*What the task requires*
Please copy the listing below word for word, from its first line to its last.

*Supplied entries*

------------------------------------------------------------------------

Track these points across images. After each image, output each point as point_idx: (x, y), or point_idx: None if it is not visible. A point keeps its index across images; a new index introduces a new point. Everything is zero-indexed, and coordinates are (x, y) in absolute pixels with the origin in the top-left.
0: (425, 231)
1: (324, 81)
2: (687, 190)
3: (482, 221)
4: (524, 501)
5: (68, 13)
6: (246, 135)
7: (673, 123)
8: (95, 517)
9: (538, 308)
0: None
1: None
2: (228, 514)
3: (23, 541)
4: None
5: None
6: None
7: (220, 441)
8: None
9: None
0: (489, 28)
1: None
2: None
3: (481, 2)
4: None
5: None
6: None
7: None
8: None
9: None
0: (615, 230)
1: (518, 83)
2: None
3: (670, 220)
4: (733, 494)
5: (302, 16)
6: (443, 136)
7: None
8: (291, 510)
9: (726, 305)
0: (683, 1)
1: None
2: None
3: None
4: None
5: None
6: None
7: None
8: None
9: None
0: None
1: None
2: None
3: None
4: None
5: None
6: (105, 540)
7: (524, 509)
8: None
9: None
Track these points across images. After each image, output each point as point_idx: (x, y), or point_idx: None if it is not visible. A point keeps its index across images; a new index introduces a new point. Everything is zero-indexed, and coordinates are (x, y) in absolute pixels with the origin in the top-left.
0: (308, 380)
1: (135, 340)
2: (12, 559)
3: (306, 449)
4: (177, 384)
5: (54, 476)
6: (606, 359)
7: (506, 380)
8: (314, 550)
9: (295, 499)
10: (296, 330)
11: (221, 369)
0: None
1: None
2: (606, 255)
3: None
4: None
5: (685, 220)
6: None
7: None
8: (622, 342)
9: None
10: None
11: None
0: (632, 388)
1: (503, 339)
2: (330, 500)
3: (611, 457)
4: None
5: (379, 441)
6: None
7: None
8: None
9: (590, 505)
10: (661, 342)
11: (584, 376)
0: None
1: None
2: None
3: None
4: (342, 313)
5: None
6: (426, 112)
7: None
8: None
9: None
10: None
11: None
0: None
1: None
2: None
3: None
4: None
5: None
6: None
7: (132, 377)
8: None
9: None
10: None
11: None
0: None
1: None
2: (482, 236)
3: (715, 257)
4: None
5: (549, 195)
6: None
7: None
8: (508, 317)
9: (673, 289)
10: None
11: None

------------------------------------------------------------------------

*Solved exercise*
Track these points across images. After each image, output each point as point_idx: (x, y), or point_idx: None if it is not visible. A point keeps its index across images; a new index introduces a new point. Everything is zero-indexed, and coordinates are (x, y) in absolute pixels with the origin in the top-left.
0: (425, 231)
1: (324, 81)
2: (687, 190)
3: (482, 221)
4: (524, 501)
5: (68, 13)
6: (246, 135)
7: (673, 123)
8: (95, 517)
9: (538, 308)
0: None
1: None
2: (228, 514)
3: (23, 541)
4: None
5: None
6: None
7: (220, 441)
8: None
9: None
0: (489, 28)
1: None
2: None
3: (481, 2)
4: None
5: None
6: None
7: None
8: None
9: None
0: (615, 230)
1: (518, 83)
2: None
3: (670, 220)
4: (733, 494)
5: (302, 16)
6: (443, 136)
7: None
8: (291, 510)
9: (726, 305)
0: (683, 1)
1: None
2: None
3: None
4: None
5: None
6: None
7: None
8: None
9: None
0: None
1: None
2: None
3: None
4: None
5: None
6: (105, 540)
7: (524, 509)
8: None
9: None
Track these points across images. After each image, output each point as point_idx: (x, y), or point_idx: None if it is not visible. A point keeps its index across images; a new index introduces a new point. Everything is zero-indexed, and coordinates are (x, y) in absolute pixels with the origin in the top-left.
0: (308, 380)
1: (135, 340)
2: (12, 559)
3: (306, 449)
4: (177, 384)
5: (54, 476)
6: (606, 359)
7: (506, 380)
8: (314, 550)
9: (295, 499)
10: (296, 330)
11: (221, 369)
0: None
1: None
2: (606, 255)
3: None
4: None
5: (685, 220)
6: None
7: None
8: (622, 342)
9: None
10: None
11: None
0: (632, 388)
1: (503, 339)
2: (330, 500)
3: (611, 457)
4: None
5: (379, 441)
6: None
7: None
8: None
9: (590, 505)
10: (661, 342)
11: (584, 376)
0: None
1: None
2: None
3: None
4: (342, 313)
5: None
6: (426, 112)
7: None
8: None
9: None
10: None
11: None
0: None
1: None
2: None
3: None
4: None
5: None
6: None
7: (132, 377)
8: None
9: None
10: None
11: None
0: None
1: None
2: (482, 236)
3: (715, 257)
4: None
5: (549, 195)
6: None
7: None
8: (508, 317)
9: (673, 289)
10: None
11: None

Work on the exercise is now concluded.